§ **TASK DIRECTIONS**: Count how many lines in the entries below contain the string "which", matching case exactly, and give only that number.
============================================================
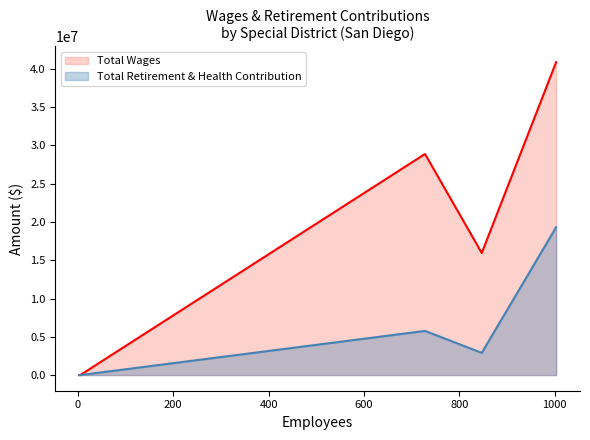

List the series in order of their peak value, highest first.

Total Wages, Total Retirement & Health Contribution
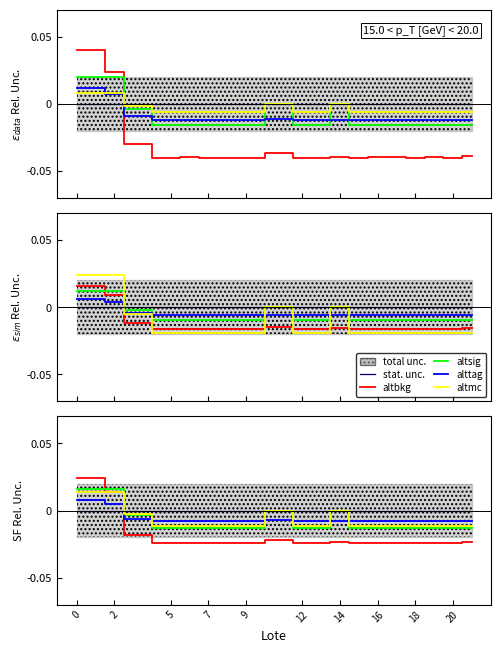

Between 7 and 0, which is larger?

7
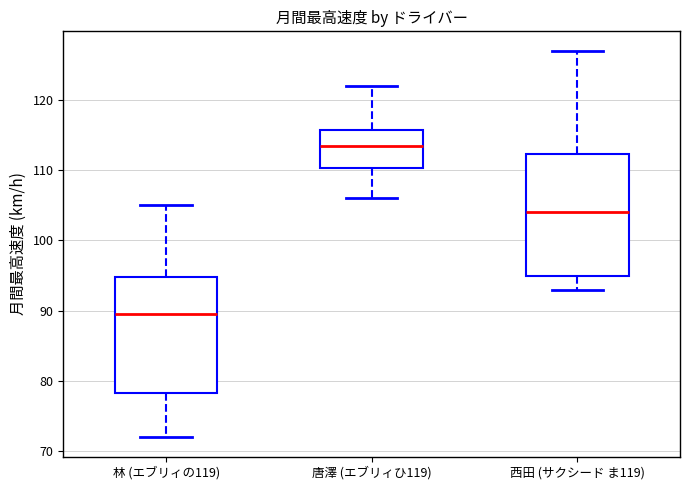

Reading left to right, transcribe this box plot: for each box, give where its median line is, the range the box spans, and where its two whiskers end, as read against the y-axis. The values are not printed on the chart, so give them approximately, as read against the axis.

林 (エブリィの119): median 90, box 78 to 95, whiskers 72 to 105
唐澤 (エブリィひ119): median 114, box 110 to 116, whiskers 106 to 122
西田 (サクシード ま119): median 104, box 95 to 112, whiskers 93 to 127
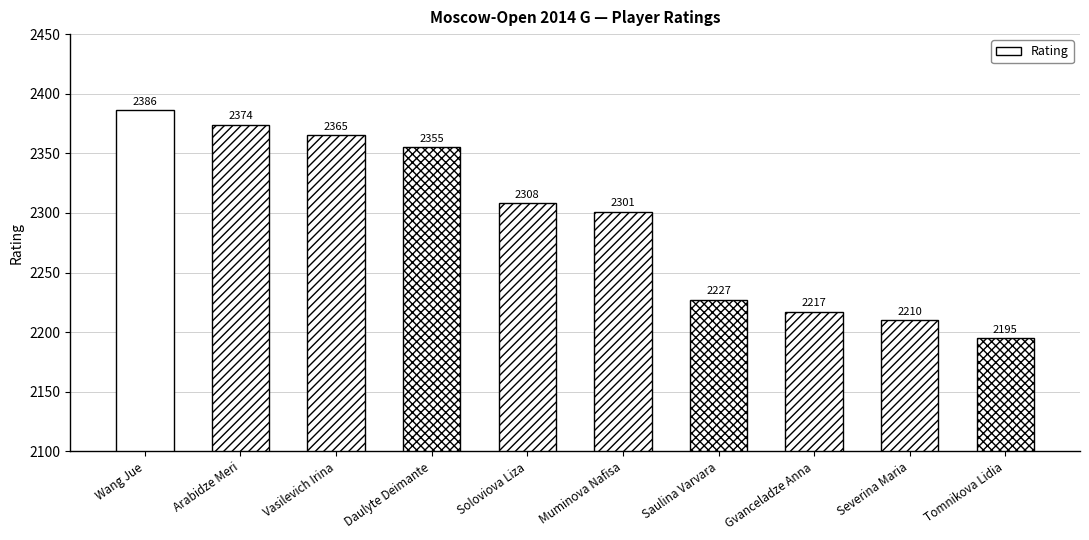

What is the value of the 10th bar from the left?

2195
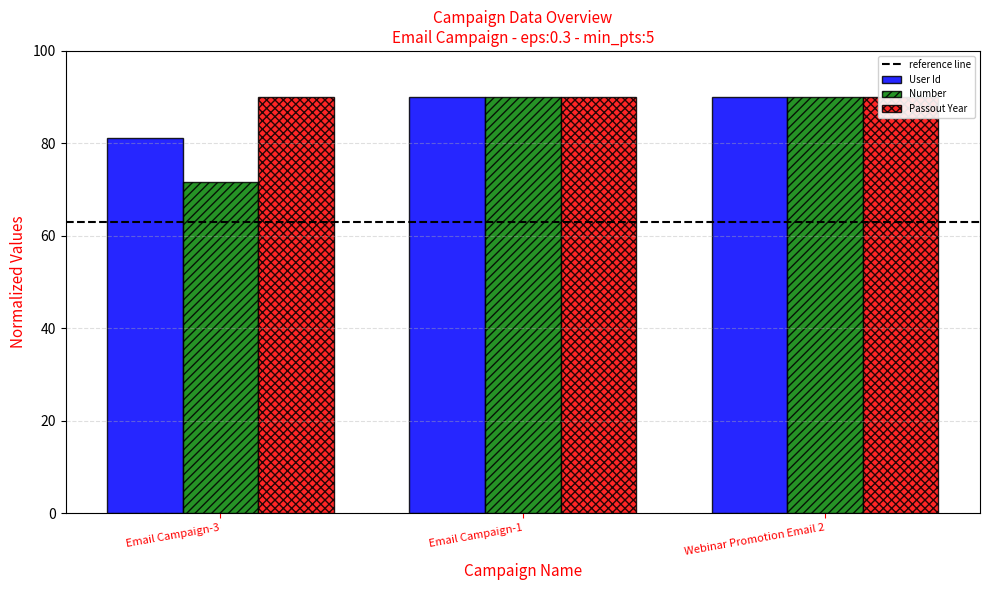

What is the maximum value for Number?

90.0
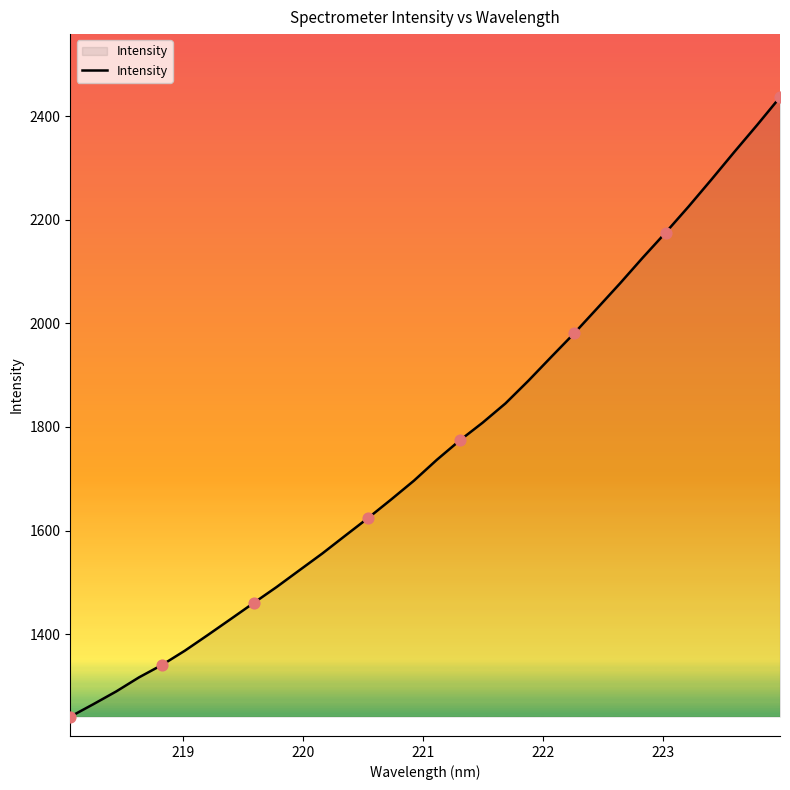

What is the difference between the maximum and minimum values?

1195.6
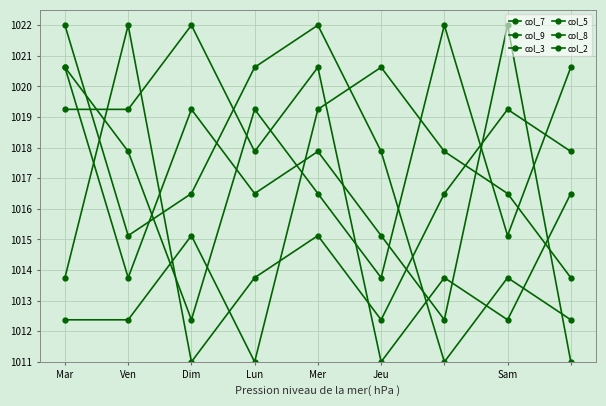

What is the sum of all col_2 values?

9148.5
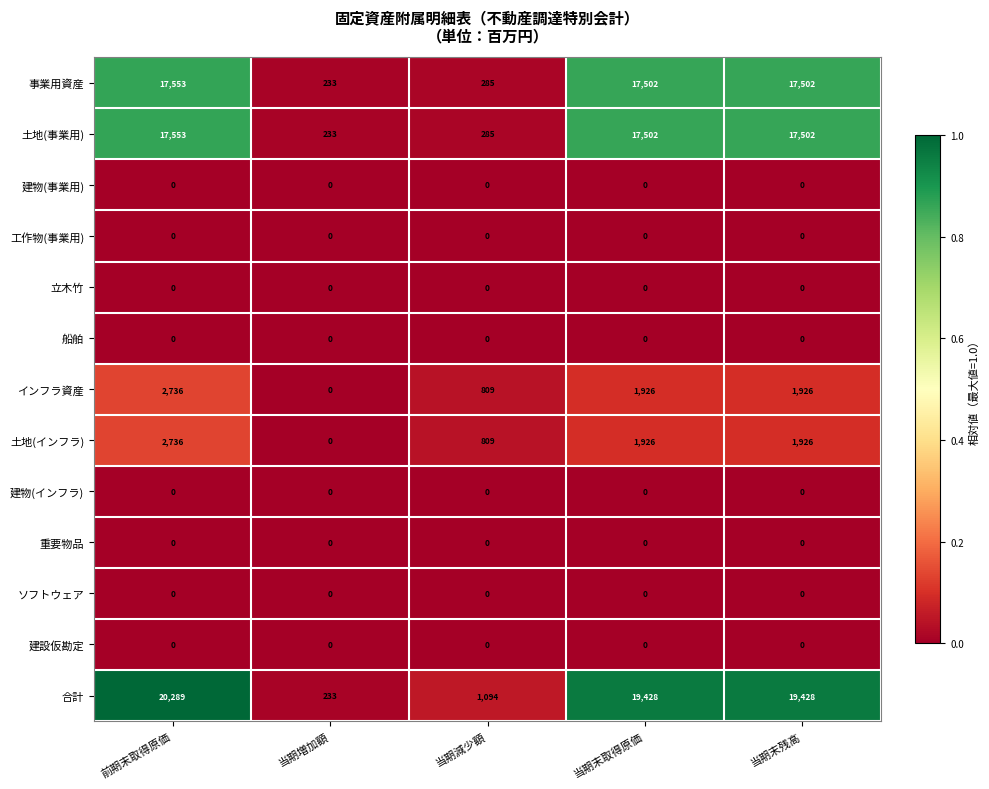

What is the spread (max minus min) of values at 当期末取得原価?

19428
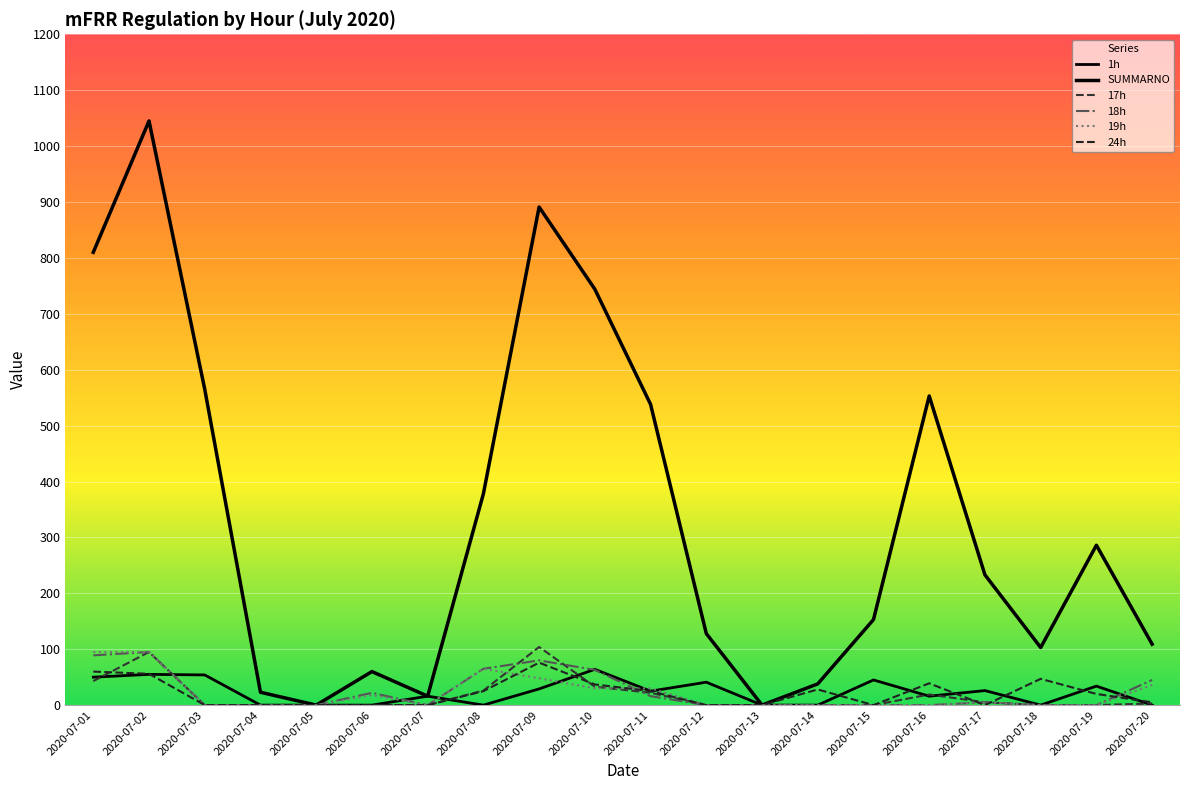

How many lines are shown in the chart?

6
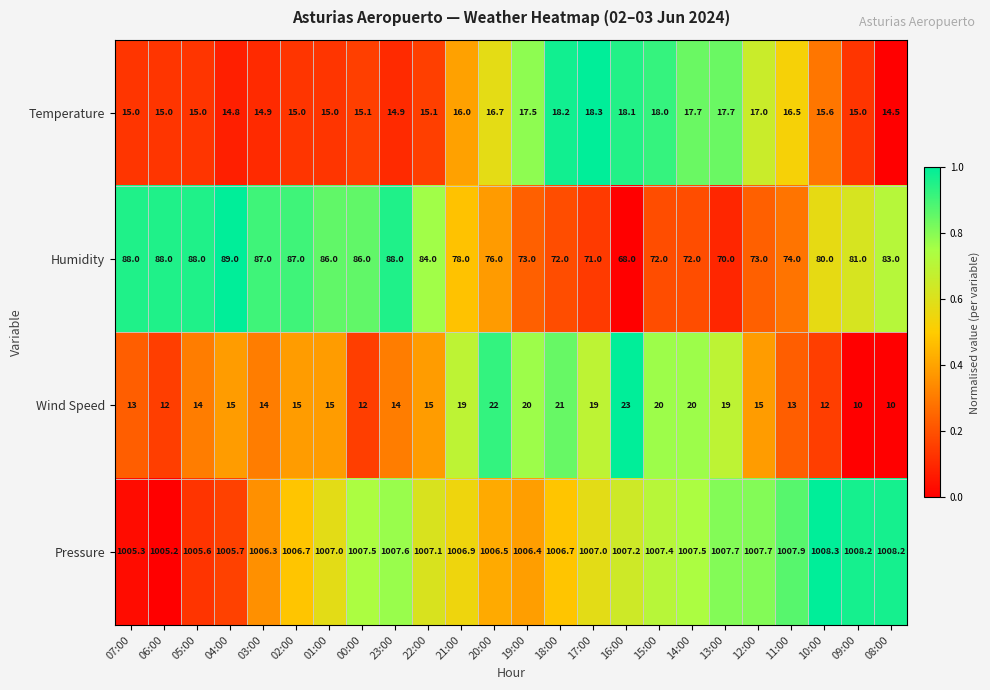

At which category does the chart reach its peak across all series?

10:00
============================================================
§ **YOUR RESPONSE**: 2